The AstraZeneca building in Luton, Great Britain.

Tim Ireland | Xinhua News Agency | Getty Images

Phase three trials for AstraZeneca’s coronavirus vaccine have resumed in the UK after being halted earlier this week due to safety concerns, the company announced Saturday.

AstraZeneca said it received confirmation from the UK medicines health regulator that it was safe to resume clinical trials. The company declined to disclose medical information about the trial pause, but earlier this week it indicated that a potentially unexplained disease was under investigation.

The company said the “standard review process triggered a voluntary pause”

; for all global trials on September 6 so that independent committees and internal regulators could review the safety data. While trials can now resume in the UK, the status of trials elsewhere remains unclear.

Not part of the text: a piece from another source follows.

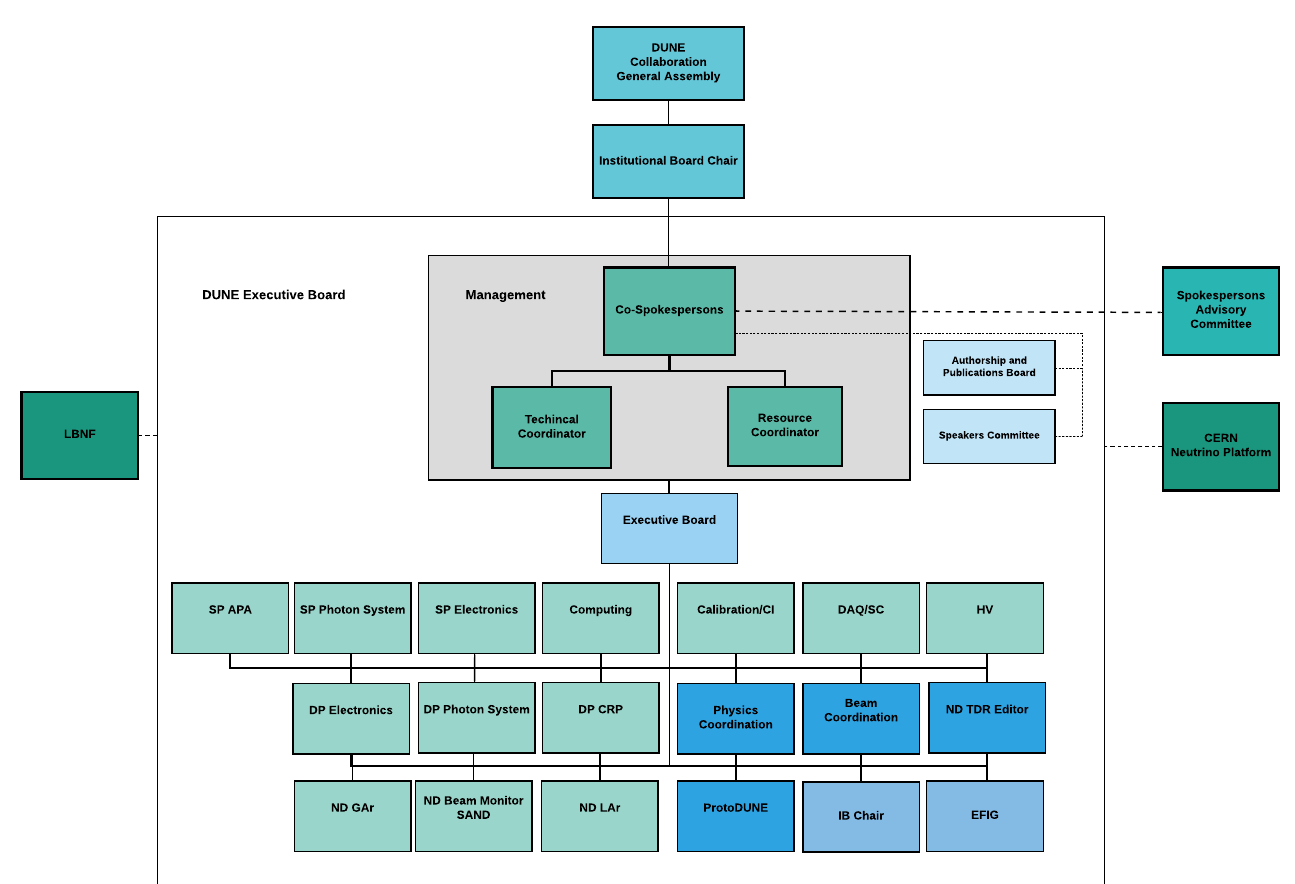
Figure 3. Organization chart of the DUNE ND management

“The Company will continue to work with health authorities around the world and will be guided on when other clinical trials can resume to provide the vaccine broadly, fairly and without profit during this pandemic,” AstraZeneca said in a statement.

The University of Oxford, which developed the vaccine in collaboration with AstraZeneca, said on Saturday that around 18,000 people have received the vaccination in trials so far.

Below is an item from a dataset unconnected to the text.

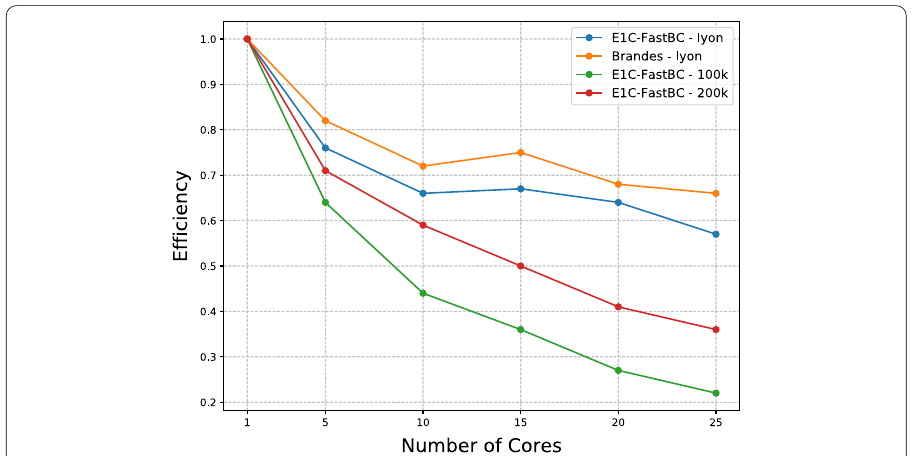
Fig. 12 Efficiency analysis for lyon-road-network graph- E p =[ 1,5,10,15,20,25 ] . Comparison with synthetic graphs having similar size (100k and 200k nodes) and with Brandes’ algorithm on the same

“In large trials like this one, some participants are expected to get sick and each case must be carefully evaluated to ensure a careful safety assessment,” Oxford said in a statement.

STAT News reported earlier this week that AstraZeneca CEO Pascal Soriot said during a private conference call that the “potentially unexplained disease” occurred in a woman in the UK who exhibited neurological symptoms consistent with a spinal inflammatory disorder called transverse myelitis. The call was organized by investment bank J.P. Morgan, STAT reported.

In the same call, Soriot also confirmed that AstraZeneca’s clinical trials had stopped once in July after one participant experienced neurological symptoms, but the disease was not related to the experimental vaccine.

AstraZeneca’s potential coronavirus vaccine, called AZD1222, is among the first in the race towards a safe and effective vaccine that could dent the global pandemic. The company started its late stage trials at the end of August. It is one of at least three candidate vaccines, along with Pfizer and Moderna, in an advanced stage of testing.

The United States has invested more than $ 10 billion in six efforts to bring a coronavirus vaccine to market. On May 21, the United States announced that it would invest $ 1.2 billion in the AstraZeneca effort in exchange for at least 300 million doses if the candidate proved safe and effective enough.